Coming on the heels of Peter’s earlier pronouncement that it shouldn’t be hard to find a location Jason likes in LA and subsequent suggestion that they just move the whole production to Georgia, this doesn’t go down well with Effie. She thought her decision not to shoot on film was final and feels undermined by a “mentor” who hasn’t had to deal with this difficult director on a daily basis. Not only is she right, but there are so many other things happening under the surface of this interaction: For one thing, Effie has to be exhausted, immersed as she is in a rushed preproduction schedule that Jason feels perfectly comfortable delaying over small disagreements. And then there’s all the historical weight of Hollywood’s racism and sexism, which casts her colleagues’ intrusions into Effie’s domain in a particularly harsh light.

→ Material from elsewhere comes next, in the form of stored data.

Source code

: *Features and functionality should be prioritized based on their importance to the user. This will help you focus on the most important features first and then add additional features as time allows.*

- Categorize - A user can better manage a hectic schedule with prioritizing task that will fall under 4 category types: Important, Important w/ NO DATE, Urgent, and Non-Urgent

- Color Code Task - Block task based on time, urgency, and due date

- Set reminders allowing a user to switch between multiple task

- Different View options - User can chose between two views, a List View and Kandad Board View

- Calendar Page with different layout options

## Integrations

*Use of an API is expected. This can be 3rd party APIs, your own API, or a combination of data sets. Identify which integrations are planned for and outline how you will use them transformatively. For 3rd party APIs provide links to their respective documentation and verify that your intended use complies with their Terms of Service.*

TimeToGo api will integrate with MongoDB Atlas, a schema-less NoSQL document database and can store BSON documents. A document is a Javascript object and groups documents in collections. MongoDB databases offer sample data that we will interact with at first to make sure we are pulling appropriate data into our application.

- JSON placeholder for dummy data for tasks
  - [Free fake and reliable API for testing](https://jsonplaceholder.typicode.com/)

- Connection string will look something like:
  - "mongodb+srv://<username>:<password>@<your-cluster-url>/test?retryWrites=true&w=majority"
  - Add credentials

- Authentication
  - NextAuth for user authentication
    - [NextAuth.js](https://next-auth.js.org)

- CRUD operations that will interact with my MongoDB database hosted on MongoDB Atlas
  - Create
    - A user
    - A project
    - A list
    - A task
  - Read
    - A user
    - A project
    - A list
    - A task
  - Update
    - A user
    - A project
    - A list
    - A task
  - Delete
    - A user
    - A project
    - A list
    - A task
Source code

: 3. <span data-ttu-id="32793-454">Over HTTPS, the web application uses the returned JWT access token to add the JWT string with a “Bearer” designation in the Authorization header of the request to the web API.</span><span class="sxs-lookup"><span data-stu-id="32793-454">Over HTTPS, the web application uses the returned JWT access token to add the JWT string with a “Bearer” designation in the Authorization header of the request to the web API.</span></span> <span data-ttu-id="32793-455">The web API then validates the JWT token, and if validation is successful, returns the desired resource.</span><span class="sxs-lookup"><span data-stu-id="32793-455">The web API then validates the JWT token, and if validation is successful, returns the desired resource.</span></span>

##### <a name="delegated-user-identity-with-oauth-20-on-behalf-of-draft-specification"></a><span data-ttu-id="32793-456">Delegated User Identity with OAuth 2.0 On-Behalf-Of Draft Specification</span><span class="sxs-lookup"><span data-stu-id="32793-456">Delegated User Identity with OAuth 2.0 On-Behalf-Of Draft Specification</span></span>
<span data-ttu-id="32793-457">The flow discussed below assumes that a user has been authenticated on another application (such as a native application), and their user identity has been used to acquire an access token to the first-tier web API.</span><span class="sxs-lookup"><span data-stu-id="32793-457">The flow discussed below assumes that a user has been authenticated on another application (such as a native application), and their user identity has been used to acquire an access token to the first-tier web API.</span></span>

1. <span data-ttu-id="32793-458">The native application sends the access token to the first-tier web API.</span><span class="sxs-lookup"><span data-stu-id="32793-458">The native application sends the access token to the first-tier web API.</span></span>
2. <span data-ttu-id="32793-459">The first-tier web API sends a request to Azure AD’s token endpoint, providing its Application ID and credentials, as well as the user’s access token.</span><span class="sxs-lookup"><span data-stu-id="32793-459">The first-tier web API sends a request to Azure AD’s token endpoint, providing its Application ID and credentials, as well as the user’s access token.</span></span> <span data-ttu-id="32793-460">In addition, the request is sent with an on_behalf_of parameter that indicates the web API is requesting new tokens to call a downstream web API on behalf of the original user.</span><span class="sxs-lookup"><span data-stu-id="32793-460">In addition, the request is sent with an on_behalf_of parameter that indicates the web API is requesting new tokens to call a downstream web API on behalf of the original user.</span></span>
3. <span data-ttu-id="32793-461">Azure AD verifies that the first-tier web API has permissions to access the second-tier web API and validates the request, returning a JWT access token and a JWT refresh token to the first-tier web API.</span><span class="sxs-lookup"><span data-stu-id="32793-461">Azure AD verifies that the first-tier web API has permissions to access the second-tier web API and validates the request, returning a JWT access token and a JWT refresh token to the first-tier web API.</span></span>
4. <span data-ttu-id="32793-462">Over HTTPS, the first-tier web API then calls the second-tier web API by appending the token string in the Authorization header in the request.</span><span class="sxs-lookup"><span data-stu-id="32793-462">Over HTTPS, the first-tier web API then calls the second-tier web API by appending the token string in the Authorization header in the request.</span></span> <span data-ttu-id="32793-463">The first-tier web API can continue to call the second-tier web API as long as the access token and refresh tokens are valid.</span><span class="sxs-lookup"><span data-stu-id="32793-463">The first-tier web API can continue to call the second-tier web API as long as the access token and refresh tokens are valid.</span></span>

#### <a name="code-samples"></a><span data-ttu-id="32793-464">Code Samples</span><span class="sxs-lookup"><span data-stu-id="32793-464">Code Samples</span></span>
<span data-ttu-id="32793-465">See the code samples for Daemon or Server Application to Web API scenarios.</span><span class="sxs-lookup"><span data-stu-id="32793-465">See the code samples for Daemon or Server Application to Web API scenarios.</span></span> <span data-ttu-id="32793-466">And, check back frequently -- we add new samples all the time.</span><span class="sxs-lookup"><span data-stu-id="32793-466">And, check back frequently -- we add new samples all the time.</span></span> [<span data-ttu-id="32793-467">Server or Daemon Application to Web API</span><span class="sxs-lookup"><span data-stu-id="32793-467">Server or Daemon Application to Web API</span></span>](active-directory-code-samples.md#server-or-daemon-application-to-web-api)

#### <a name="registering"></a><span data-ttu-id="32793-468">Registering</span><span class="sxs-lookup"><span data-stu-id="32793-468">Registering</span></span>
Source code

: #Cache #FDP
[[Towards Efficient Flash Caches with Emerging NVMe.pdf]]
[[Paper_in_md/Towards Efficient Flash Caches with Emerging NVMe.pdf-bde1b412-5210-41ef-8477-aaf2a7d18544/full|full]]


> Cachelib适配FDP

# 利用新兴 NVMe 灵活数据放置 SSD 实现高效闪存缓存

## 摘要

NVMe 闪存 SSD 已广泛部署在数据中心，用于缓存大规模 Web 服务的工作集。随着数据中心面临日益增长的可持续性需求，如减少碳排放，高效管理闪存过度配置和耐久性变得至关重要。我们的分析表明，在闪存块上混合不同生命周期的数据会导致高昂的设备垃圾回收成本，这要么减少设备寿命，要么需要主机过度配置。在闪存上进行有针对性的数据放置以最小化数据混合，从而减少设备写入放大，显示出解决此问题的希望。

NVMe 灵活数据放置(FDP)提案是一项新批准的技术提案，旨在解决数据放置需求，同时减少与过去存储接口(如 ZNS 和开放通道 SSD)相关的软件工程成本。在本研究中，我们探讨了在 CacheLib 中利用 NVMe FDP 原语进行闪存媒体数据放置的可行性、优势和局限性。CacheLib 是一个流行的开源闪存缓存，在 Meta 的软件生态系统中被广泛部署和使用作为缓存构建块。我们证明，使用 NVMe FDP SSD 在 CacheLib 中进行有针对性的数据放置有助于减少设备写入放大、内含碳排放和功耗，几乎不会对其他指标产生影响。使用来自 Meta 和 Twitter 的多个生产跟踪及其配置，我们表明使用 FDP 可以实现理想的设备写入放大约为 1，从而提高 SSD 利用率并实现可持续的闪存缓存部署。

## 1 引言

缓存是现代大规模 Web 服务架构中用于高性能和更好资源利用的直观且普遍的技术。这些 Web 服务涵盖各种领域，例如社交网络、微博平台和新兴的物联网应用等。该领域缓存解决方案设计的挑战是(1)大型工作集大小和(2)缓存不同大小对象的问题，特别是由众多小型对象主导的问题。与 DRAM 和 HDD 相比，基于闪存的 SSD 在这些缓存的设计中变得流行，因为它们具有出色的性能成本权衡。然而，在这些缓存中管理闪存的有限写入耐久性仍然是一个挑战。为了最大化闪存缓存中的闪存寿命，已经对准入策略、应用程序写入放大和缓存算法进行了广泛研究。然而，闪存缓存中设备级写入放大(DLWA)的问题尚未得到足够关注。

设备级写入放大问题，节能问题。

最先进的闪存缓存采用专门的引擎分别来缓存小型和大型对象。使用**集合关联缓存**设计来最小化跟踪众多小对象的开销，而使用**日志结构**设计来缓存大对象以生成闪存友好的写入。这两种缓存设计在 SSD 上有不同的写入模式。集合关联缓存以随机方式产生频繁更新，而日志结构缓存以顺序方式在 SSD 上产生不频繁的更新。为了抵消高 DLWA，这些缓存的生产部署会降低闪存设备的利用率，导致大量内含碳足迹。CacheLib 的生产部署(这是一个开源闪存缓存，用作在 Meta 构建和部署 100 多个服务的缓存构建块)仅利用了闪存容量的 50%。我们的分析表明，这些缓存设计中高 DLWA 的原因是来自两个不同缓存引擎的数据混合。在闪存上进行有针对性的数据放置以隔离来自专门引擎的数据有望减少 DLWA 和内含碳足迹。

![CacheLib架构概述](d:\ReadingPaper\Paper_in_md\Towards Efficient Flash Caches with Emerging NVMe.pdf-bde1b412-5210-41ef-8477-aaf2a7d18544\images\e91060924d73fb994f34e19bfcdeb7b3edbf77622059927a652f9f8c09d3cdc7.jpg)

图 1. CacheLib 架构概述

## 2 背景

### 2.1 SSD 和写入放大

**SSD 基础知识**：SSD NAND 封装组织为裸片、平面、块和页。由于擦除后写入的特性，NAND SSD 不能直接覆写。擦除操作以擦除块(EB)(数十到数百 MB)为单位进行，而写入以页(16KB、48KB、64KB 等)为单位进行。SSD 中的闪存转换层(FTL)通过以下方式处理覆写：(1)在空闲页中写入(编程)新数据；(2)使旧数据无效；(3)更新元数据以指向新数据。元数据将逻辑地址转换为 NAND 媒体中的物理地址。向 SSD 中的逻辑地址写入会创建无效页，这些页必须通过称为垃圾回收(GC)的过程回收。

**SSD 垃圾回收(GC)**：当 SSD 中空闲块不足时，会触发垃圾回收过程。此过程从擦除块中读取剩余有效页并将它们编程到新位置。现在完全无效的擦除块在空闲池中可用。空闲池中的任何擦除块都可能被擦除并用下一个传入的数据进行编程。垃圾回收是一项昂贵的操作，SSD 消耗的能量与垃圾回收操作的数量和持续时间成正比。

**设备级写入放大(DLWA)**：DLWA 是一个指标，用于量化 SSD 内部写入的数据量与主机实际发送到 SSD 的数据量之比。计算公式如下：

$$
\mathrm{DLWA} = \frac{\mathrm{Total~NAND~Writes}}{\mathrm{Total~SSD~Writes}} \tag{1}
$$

What’s really depressing is that — because she’s often the only woman and the only person of color in any room where she didn’t do the hiring — no one around Effie seems to understand this. “We all have the same goal, Effie: to make a good film,” says Marc Joubert, who brought Peter Farrelly on board Project Greenlight and immediately sides with him. Then Peter decides that “Effie wants drama,” so he up and quits the show because “I don’t want to engage.” According to Marc, this means “we could be fucked.” Not because Farrelly left them in a lurch, mind you, but because he’s fragile enough that one tense interaction with Effie soured him on a project he’d already committed to.

All of this lends credence to some of my worst fears about what an uphill battle the film industry can be for anyone who isn’t a white man. You’ve got to be as tough and assertive as they are to win any respect, but when you are, they start to bristle. And that’s painful to watch. But I went into this season of Project Greenlight doubtful as to whether the series would do anything to challenge Hollywood norms. As it turns out, whether the show means to or not, it’s illuminating what all the depressing statistics we’re always reporting about race and gender in Hollywood look like on a human level, and that makes it compulsory viewing.